─── Source text ───
Add the ability to inject "fake" bundle URIs into the newly supported
bundle-uri dialog. As discussed in the added documentation this allows
us to pretend as though the remote supports bundle URIs.

This will be useful both for ad-hoc testing, and for the real use-case
of retrofitting bundle URI support on-the-fly, i.e. to have:

	git -c transfer.injectBundleURI "file://$(pwd)/local.bdl" \
	clone https://example.com/git.git"

Be similar in spirit to:

	git clone --reference local-clone.git --disassociate \
	https://example.com/git.git"

Signed-off-by: Ævar Arnfjörð Bjarmason <avarab@gmail.com>
---
 Documentation/config/transfer.txt     | 20 ++++++++++++
 t/lib-t5730-protocol-v2-bundle-uri.sh | 46 +++++++++++++++++++++++++++
 transport.c                           | 33 +++++++++++++++++++
 3 files changed, 99 insertions(+)

diff --git a/Documentation/config/transfer.txt b/Documentation/config/transfer.txt
index 505126a780..a9aff7f982 100644
--- a/Documentation/config/transfer.txt
+++ b/Documentation/config/transfer.txt
@@ -73,3 +73,23 @@ transfer.unpackLimit::
 transfer.advertiseSID::
 	Boolean. When true, client and server processes will advertise their
 	unique session IDs to their remote counterpart. Defaults to false.
─── Data lines ───
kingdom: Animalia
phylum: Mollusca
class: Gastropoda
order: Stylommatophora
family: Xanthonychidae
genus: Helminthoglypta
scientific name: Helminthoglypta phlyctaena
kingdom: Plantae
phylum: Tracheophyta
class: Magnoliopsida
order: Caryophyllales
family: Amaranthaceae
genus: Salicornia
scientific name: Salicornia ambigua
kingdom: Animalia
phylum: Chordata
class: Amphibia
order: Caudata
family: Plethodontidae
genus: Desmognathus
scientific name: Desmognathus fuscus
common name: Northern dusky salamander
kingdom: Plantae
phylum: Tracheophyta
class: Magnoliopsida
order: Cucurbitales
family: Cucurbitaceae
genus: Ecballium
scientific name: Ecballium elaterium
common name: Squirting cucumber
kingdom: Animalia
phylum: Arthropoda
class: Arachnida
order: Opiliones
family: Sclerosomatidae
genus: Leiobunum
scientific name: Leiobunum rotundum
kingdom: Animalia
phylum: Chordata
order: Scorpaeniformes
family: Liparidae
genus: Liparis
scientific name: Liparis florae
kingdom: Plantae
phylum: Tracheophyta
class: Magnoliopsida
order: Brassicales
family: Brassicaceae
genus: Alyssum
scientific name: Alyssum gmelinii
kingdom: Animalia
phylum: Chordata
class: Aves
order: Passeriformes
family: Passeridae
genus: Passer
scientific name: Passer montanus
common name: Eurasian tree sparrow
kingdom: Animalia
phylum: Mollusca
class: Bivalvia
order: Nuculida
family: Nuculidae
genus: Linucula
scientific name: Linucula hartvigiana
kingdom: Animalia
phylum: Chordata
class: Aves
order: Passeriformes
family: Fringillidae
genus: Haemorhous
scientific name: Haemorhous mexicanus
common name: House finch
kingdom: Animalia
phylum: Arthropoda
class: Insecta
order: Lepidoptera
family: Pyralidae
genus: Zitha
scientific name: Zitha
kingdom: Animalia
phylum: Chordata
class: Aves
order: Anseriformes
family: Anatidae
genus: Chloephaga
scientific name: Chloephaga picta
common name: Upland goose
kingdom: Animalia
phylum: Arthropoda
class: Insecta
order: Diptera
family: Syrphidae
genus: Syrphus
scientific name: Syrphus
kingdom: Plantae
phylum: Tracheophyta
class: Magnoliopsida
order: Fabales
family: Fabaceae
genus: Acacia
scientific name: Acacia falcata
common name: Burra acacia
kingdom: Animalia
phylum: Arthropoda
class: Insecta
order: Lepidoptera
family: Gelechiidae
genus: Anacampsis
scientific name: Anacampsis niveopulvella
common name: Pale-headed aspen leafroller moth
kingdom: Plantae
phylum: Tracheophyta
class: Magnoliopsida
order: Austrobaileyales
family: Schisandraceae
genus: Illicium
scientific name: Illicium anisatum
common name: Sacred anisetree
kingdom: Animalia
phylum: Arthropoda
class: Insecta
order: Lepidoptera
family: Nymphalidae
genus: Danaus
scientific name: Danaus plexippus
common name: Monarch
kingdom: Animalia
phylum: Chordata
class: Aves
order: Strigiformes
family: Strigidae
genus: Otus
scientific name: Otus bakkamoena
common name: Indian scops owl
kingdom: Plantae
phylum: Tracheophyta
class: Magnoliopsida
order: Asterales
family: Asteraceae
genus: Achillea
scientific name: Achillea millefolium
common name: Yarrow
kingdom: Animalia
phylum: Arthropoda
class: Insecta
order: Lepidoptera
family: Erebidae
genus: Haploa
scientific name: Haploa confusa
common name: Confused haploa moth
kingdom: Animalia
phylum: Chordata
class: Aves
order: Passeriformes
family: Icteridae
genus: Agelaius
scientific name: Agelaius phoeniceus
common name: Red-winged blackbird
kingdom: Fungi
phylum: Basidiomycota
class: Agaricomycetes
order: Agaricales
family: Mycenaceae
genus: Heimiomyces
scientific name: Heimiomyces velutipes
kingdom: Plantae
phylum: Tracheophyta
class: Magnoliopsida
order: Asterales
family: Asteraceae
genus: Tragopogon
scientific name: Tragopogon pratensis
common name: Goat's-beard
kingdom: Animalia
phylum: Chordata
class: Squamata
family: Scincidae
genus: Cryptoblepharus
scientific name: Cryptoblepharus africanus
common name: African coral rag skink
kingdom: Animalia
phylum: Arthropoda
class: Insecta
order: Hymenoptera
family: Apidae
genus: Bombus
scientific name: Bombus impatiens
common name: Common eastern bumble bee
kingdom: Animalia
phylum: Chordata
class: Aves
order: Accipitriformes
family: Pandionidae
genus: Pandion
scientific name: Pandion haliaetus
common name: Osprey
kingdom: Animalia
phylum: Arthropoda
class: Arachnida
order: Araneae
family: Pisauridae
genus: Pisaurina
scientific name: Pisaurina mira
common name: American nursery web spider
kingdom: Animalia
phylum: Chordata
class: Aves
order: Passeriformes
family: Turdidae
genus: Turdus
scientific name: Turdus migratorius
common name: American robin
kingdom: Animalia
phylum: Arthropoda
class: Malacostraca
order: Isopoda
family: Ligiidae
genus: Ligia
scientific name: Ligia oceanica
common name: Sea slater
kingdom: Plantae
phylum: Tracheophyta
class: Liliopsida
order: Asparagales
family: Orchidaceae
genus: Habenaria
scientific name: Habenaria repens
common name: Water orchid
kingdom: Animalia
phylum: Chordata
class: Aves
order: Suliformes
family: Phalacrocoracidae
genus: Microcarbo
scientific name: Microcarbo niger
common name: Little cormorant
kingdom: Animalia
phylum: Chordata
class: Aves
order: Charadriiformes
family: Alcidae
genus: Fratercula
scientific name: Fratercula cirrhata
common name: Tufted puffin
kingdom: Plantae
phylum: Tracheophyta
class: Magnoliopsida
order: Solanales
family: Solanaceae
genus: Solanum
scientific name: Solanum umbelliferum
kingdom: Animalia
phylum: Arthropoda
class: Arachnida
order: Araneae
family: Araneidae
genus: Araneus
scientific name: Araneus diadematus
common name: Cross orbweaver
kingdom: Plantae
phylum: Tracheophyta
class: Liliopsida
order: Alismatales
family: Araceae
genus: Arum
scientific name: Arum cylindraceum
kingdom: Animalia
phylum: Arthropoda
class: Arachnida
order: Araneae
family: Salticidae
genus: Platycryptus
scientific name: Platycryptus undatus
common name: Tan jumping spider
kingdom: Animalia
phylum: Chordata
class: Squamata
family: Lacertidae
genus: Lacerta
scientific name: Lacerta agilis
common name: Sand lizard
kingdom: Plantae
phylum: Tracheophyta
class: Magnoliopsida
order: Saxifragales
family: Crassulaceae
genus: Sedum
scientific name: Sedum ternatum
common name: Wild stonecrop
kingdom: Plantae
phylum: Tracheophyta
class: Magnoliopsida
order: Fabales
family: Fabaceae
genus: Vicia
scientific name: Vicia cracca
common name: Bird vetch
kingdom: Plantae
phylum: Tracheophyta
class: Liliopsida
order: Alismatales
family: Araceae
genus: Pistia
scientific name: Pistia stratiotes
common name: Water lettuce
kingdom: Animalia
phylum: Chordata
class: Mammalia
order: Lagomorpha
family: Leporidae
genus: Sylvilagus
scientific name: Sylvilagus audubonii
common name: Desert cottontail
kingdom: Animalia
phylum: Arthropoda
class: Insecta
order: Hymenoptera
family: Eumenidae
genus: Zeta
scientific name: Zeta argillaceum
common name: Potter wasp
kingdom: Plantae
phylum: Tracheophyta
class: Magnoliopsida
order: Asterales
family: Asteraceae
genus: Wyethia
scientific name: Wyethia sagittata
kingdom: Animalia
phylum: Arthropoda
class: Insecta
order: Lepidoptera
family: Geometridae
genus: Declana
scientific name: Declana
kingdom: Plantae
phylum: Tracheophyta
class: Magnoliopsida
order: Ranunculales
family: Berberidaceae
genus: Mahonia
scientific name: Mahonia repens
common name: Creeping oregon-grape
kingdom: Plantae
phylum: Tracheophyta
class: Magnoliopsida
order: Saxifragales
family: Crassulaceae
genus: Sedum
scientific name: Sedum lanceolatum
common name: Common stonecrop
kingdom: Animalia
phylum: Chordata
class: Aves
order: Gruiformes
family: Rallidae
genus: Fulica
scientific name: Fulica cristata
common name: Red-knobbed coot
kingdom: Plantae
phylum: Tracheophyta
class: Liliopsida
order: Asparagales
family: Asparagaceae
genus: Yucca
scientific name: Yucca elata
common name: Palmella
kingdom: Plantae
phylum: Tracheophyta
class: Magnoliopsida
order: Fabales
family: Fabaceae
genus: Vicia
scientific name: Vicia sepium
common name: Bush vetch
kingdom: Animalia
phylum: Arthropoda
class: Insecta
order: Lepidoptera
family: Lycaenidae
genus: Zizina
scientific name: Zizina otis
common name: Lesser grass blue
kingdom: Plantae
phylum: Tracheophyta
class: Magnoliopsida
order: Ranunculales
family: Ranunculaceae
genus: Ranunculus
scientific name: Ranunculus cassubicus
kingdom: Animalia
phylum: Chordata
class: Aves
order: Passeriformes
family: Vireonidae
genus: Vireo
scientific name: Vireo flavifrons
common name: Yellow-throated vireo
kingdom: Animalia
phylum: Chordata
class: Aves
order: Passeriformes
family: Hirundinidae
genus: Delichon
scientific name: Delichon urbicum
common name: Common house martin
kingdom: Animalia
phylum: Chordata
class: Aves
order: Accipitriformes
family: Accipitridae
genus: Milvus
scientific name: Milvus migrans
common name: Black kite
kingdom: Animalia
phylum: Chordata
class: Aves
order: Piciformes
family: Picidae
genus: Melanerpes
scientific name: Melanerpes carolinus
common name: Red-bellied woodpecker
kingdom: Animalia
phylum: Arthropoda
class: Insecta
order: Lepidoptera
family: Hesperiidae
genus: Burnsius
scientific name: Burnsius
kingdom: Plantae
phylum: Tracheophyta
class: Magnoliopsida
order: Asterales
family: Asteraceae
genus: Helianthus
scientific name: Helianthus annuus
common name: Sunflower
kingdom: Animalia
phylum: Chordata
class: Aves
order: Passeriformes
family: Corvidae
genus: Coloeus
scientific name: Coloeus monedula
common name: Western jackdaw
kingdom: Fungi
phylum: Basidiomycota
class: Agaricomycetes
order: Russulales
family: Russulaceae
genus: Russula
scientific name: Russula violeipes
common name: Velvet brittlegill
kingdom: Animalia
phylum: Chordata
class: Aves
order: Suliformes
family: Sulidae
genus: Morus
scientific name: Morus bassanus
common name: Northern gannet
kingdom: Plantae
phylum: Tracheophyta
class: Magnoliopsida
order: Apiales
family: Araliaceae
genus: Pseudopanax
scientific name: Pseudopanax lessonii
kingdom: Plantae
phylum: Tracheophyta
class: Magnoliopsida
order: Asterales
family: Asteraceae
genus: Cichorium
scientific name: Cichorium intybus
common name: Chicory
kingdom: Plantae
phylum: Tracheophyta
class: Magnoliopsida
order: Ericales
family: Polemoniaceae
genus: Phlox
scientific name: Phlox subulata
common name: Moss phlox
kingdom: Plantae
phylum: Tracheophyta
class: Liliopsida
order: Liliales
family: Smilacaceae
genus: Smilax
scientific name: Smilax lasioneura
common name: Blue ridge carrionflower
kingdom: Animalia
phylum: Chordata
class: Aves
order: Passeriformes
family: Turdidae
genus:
───
Requirement 1: Shorten the paragraph of the bundle URI patch that begins "Add the ability to inject" while keeping its main facts.
Requirement 2: Carry the bundle URI patch on from its last line.
The records aren't needed for this work.

Written response 1: Adds a way to inject "fake" bundle URIs into the newly supported bundle-uri dialog, so that, as the added documentation explains, we can pretend the remote supports bundle URIs.

Written response 2:
+
+transfer.injectBundleURI::
+	Allows for the injection of `bundle-uri` lines into the
+	protocol v2 transport dialog (see `protocol.version` in
+	linkgit:git-config[1]). See `bundle-uri` in
+	link:technical/protocol-v2.html[the Git Wire Protocol, Version
+	2] documentation for what the format looks like.
++
+Can be given more than once, each key being injected as one line into
+the dialog.
++
+This is useful for testing the `bundle-uri` facility, and to e.g. use
+linkgit:git-clone[1] to clone from a server which does not support
+`bundle-uri`, but where the clone can benefit from getting some or
+most of the data from a static bundle retrieved from elsewhere.
++
+Impacts any command that uses the transport to communicate with remote
+linkgit:git-upload-pack[1] processes, e.g. linkgit:git-clone[1],
+linkgit:git-fetch[1] and the linkgit:git-ls-remote-bundle-uri[1]
+inspection command, this includes the `file://` protocol.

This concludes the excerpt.